# Work required:
Scan the listing below. Report each line that includes "Zhotovitelem".

----- Data section -----

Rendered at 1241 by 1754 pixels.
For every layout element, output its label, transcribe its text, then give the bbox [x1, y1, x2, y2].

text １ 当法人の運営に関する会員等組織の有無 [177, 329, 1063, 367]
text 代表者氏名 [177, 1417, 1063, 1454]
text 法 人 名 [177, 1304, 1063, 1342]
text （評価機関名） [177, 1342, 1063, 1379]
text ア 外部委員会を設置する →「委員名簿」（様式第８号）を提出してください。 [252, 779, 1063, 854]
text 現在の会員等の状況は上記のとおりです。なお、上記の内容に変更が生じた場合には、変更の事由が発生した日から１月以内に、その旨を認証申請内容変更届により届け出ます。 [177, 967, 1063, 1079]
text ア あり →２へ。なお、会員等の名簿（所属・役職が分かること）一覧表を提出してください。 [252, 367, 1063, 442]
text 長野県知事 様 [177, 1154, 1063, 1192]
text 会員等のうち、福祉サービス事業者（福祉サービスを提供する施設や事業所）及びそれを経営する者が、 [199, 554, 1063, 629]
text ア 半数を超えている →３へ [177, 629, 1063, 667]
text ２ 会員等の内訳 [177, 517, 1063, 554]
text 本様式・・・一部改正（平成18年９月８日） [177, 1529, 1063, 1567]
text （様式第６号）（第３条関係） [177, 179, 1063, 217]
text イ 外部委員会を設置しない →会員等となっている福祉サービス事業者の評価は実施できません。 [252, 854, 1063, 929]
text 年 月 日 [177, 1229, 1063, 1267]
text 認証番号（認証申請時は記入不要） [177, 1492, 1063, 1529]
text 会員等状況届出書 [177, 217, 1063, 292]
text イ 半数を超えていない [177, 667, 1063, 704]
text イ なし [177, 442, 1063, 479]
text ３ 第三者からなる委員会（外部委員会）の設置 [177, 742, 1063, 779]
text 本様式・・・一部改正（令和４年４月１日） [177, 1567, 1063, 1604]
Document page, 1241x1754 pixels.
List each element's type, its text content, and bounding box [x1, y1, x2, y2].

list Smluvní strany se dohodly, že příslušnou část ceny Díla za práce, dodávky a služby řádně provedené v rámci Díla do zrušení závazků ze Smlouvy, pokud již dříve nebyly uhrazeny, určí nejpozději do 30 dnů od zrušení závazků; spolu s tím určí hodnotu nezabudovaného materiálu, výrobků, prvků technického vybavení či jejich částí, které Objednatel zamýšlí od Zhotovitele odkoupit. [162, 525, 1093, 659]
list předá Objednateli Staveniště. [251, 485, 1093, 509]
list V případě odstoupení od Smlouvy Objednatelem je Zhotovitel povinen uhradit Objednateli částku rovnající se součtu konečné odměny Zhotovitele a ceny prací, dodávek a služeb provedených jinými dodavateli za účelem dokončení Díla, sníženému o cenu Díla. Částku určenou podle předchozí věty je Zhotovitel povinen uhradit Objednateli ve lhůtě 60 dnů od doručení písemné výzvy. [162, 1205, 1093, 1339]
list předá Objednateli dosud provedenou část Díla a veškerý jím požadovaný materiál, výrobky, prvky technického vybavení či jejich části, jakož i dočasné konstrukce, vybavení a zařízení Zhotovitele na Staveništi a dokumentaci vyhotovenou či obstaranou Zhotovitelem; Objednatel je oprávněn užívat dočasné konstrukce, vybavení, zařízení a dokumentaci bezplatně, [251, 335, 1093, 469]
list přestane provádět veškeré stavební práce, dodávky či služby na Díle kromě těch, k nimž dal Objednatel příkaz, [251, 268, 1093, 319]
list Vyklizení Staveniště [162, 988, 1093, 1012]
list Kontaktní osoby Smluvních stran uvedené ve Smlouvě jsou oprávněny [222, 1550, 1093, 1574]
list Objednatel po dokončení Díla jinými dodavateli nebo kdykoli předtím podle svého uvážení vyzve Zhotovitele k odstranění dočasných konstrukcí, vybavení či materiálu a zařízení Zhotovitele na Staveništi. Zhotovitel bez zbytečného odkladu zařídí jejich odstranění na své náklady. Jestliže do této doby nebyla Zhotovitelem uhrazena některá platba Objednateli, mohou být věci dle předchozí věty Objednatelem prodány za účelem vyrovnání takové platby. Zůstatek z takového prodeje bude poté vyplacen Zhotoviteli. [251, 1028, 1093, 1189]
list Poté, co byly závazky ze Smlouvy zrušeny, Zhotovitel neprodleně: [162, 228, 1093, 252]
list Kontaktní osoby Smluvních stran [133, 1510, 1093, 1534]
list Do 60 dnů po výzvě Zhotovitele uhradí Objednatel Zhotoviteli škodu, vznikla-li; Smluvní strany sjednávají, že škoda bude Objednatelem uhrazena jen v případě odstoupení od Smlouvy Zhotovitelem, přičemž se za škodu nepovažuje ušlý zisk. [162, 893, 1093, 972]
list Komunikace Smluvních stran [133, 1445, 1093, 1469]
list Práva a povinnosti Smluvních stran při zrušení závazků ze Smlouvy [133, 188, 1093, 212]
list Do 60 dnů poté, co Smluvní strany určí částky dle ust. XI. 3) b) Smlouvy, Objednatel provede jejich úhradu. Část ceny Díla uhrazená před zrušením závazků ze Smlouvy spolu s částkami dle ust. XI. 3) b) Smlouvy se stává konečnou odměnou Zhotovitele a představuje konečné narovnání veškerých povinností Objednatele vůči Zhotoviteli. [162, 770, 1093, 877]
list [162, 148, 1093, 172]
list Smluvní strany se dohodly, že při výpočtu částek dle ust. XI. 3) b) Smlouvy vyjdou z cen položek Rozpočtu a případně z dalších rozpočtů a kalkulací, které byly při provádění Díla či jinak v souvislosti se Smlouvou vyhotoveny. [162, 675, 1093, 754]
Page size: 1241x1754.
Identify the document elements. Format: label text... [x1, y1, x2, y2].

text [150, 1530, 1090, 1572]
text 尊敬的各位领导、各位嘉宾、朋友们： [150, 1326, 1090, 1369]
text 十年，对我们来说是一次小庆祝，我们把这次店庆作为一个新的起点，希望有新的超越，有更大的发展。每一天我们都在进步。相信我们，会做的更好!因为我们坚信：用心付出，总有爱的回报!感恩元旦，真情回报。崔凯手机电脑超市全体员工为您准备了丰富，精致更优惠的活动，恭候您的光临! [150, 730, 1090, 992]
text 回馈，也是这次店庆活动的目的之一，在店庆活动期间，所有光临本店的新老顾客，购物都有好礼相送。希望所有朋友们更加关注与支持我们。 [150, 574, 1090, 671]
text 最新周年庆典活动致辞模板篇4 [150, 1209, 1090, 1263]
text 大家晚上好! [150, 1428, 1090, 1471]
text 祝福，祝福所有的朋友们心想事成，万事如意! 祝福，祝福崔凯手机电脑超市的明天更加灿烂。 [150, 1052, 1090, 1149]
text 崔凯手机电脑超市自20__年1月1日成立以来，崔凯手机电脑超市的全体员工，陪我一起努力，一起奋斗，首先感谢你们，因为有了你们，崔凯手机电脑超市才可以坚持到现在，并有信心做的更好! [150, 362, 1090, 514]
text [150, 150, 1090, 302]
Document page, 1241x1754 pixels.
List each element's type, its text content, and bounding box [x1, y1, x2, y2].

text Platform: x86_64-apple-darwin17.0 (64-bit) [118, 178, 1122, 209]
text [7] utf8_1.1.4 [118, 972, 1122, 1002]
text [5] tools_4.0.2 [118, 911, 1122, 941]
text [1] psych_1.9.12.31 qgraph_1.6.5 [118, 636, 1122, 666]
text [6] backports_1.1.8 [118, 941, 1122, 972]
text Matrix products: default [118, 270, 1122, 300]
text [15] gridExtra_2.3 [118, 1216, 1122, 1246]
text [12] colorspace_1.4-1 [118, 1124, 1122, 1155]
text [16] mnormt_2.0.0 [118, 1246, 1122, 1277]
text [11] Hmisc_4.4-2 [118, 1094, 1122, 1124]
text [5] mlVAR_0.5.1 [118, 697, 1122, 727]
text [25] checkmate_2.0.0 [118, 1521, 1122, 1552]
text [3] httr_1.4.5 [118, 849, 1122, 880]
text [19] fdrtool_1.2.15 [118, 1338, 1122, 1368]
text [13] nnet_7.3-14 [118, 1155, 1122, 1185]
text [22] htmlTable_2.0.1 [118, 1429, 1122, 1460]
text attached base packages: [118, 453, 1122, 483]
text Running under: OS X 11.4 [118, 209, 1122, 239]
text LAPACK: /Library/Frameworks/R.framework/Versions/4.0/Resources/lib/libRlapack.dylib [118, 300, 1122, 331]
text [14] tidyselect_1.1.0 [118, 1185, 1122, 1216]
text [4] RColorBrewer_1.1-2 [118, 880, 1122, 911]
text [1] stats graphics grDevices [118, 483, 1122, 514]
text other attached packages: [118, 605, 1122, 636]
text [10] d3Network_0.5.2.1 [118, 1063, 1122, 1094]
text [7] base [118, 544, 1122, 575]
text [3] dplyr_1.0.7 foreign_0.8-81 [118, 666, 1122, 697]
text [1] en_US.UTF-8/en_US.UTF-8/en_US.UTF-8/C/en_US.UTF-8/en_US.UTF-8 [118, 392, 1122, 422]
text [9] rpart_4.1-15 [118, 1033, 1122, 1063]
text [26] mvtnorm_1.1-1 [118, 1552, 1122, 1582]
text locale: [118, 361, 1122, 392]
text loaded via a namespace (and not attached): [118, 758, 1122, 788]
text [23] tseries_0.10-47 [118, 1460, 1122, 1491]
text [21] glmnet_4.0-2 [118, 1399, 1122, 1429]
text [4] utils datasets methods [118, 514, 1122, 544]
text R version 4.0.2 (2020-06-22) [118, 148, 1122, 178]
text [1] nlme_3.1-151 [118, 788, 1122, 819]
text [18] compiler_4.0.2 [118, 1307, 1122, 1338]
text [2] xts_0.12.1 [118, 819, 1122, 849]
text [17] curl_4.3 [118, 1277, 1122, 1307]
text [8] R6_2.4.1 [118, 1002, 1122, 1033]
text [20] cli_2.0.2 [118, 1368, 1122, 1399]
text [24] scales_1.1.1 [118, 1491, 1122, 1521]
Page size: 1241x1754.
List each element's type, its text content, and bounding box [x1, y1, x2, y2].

-----

# Exercise result:
list předá Objednateli dosud provedenou část Díla a veškerý jím požadovaný materiál, výrobky, prvky technického vybavení či jejich části, jakož i dočasné konstrukce, vybavení a zařízení Zhotovitele na Staveništi a dokumentaci vyhotovenou či obstaranou Zhotovitelem; Objednatel je oprávněn užívat dočasné konstrukce, vybavení, zařízení a dokumentaci bezplatně, [251, 335, 1093, 469]
list Objednatel po dokončení Díla jinými dodavateli nebo kdykoli předtím podle svého uvážení vyzve Zhotovitele k odstranění dočasných konstrukcí, vybavení či materiálu a zařízení Zhotovitele na Staveništi. Zhotovitel bez zbytečného odkladu zařídí jejich odstranění na své náklady. Jestliže do této doby nebyla Zhotovitelem uhrazena některá platba Objednateli, mohou být věci dle předchozí věty Objednatelem prodány za účelem vyrovnání takové platby. Zůstatek z takového prodeje bude poté vyplacen Zhotoviteli. [251, 1028, 1093, 1189]
list Do 60 dnů po výzvě Zhotovitele uhradí Objednatel Zhotoviteli škodu, vznikla-li; Smluvní strany sjednávají, že škoda bude Objednatelem uhrazena jen v případě odstoupení od Smlouvy Zhotovitelem, přičemž se za škodu nepovažuje ušlý zisk. [162, 893, 1093, 972]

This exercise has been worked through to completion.